=== GIVEN INFORMATION ===

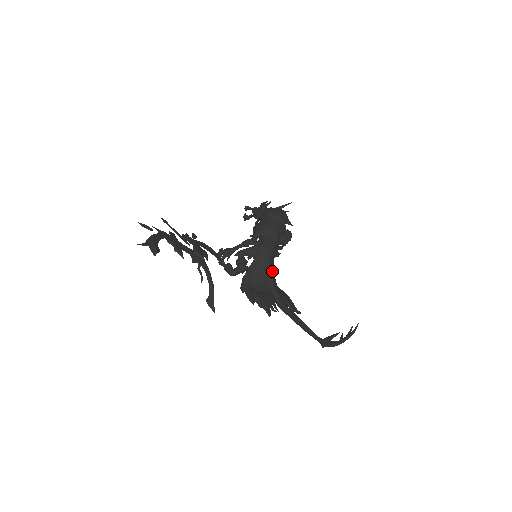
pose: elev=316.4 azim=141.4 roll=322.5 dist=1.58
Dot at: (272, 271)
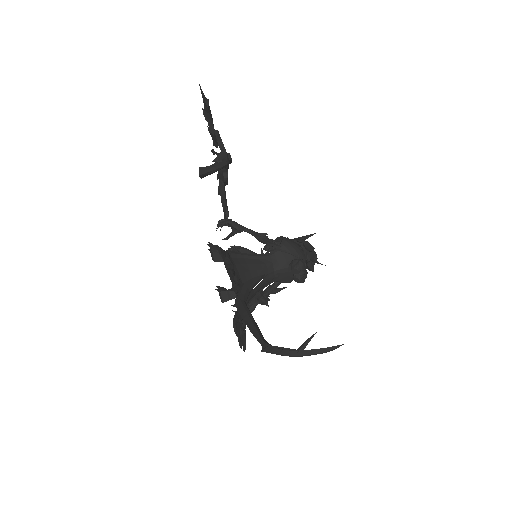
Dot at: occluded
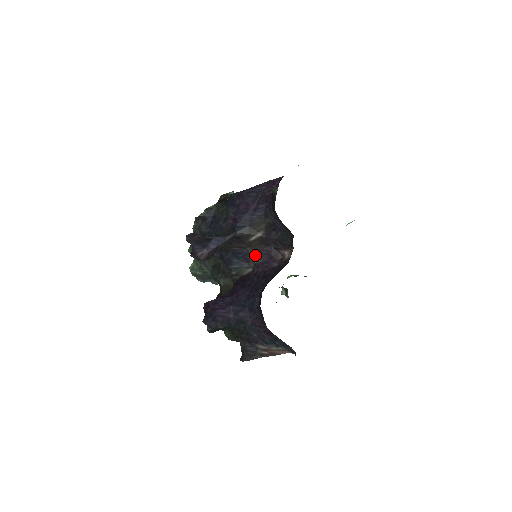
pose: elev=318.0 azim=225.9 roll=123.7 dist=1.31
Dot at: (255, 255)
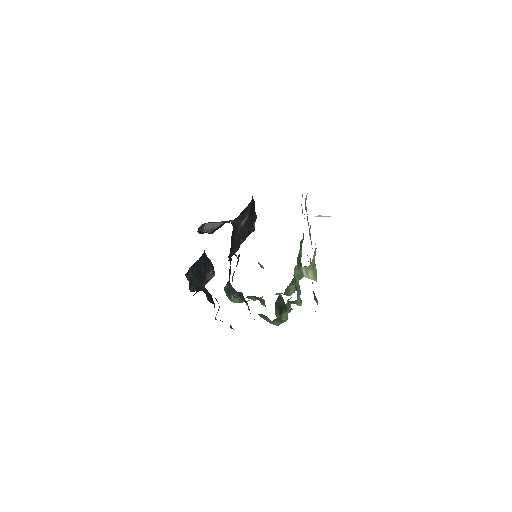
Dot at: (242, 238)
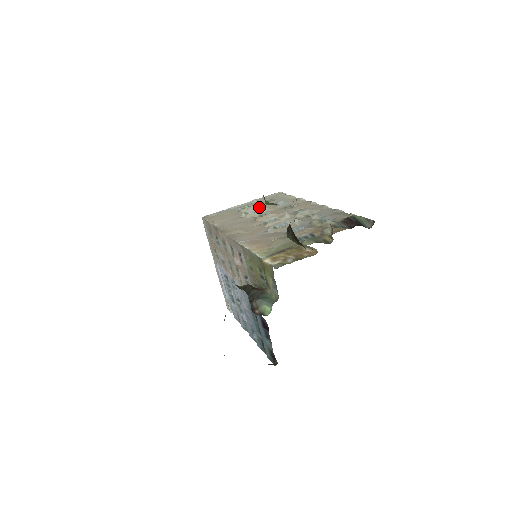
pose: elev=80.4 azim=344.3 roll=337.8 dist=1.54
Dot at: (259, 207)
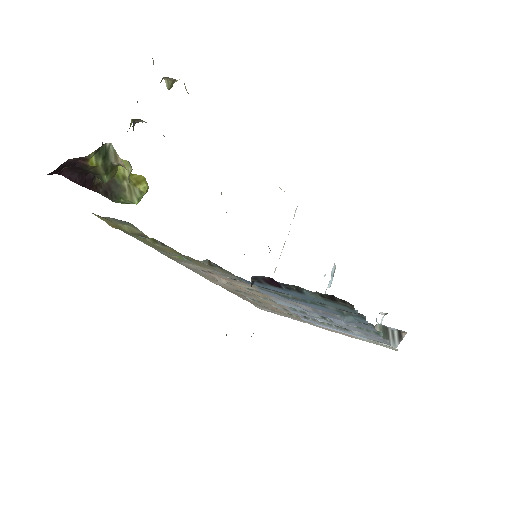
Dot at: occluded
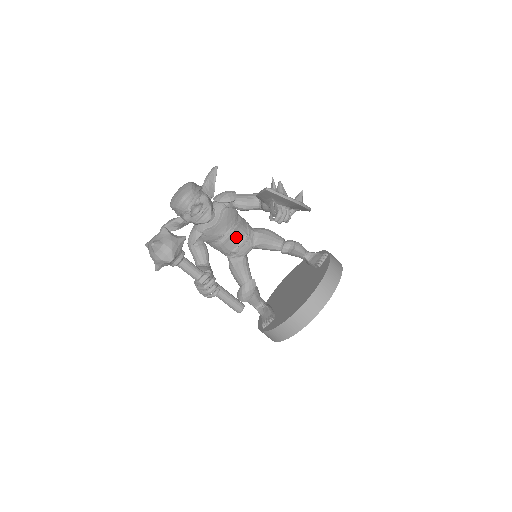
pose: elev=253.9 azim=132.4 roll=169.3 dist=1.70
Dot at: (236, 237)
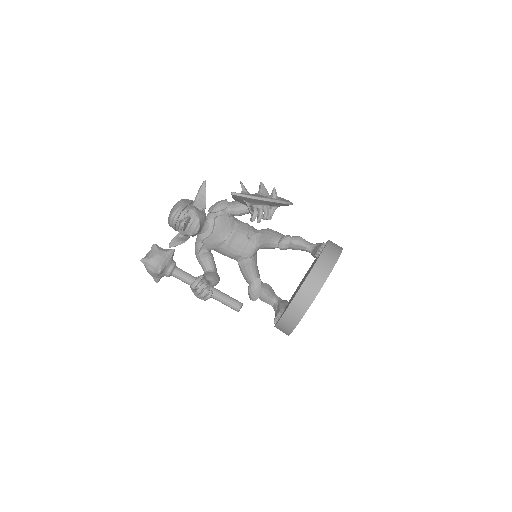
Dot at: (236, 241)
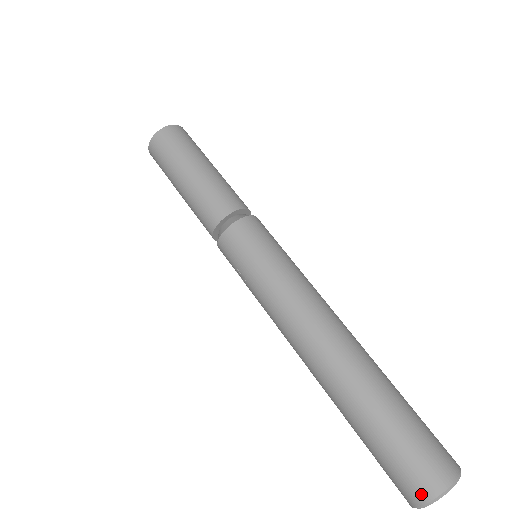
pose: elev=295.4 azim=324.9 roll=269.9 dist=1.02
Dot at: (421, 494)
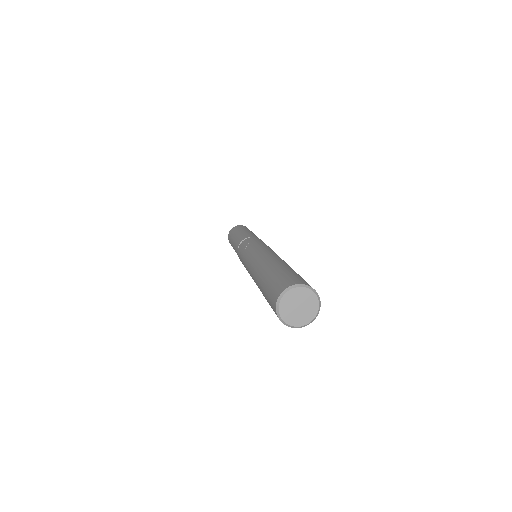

=== STATED TASK ===
Can you rewrite every line of the items above with "dist" switched to "distance", changing nothing else and leaving out the pictures?

=== EXERCISE SOLUTION ===
pose: elev=316.4 azim=141.4 roll=322.5 distance=1.58
Dot at: (272, 271)
Dot at: occluded
pose: elev=318.0 azim=225.9 roll=123.7 distance=1.31
Dot at: (255, 255)
Dot at: (242, 238)
pose: elev=80.4 azim=344.3 roll=337.8 distance=1.54
Dot at: (259, 207)
Dot at: occluded
pose: elev=253.9 azim=132.4 roll=169.3 distance=1.70
Dot at: (236, 237)
Dot at: (236, 241)
pose: elev=295.4 azim=324.9 roll=269.9 distance=1.02
Dot at: (421, 494)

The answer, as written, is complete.